Pradeep Sarkar who made his debut into the world of feature films at the “young” age of 48, has a different take. He believes that ad films and feature films are definitely inter-connected, in some fashion. Both have a product to sell and in both the disciplines, the aspect of “story-telling” is critical. Both are audio-visual mediums with their own compulsions.

Balki believes that the attraction for the big screen for most ad-film makers is natural because “once you’ve tasted blood, you want to go for the big one.” However, it’s not as easy as it sounds because from 30-60 seconds to holding audience attention for close to three hours can be very daunting.

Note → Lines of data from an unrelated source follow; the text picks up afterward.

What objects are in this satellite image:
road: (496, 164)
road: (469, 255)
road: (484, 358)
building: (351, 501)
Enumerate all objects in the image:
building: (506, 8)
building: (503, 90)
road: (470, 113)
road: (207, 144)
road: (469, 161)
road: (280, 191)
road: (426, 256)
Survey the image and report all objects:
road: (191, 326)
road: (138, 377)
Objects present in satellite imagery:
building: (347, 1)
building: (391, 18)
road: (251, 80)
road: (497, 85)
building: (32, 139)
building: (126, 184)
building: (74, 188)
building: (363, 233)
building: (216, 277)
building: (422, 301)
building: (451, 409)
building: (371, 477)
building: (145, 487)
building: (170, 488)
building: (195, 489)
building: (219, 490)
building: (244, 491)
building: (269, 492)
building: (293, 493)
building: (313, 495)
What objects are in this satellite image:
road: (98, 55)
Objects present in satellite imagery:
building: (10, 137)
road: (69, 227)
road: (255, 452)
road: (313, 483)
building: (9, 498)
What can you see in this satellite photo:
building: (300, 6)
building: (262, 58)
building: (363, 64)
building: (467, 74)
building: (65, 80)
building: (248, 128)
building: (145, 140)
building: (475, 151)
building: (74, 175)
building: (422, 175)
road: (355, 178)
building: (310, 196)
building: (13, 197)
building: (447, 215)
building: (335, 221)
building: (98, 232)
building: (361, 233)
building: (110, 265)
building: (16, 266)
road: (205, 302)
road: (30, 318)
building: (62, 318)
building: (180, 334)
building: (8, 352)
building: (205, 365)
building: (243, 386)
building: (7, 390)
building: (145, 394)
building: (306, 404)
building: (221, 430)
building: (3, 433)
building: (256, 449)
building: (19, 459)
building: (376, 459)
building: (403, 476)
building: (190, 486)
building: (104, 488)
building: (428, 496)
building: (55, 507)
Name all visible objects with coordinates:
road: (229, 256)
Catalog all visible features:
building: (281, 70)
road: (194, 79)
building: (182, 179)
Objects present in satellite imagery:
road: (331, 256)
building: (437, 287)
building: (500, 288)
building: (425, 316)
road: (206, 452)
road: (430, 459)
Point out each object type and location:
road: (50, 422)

A sharp media tracker who has seen this phenomenon grow over time believes that all these guys are suddenly and unnecessarily playing coy and cute. The real reason for this shift, he believes, is simple and two-fold. One, every creative animal, after a while, feels hemmed in by continuously doing stuff that has a limited creative bandwidth. The motivation and hunger – despite all the clichés about constantly re-inventing oneself blah blah – wears thin and soon technique rather than inspiration, take over. The solution is (literally) the big picture… a canvas he can truly take-off with. Secondly, hey c’mon guys, who doesn’t want to hit the big time, rub shoulders with glamorous stars, be perceived as a successful film maker, appreciated by the media, classes and masses instead of just cranking out (as Ray rightly said) stuff hawking tea, cigarettes and biscuits… and now colas and condoms!

Beyond the incestuous and industry-specific tamasha at Cannes and ABY’s, their product gets to be seen and loved by the most significant and desired target-audience they can dream of – the hydra-headed creature called the aam junta! That is the real high – and let no one kid themselves!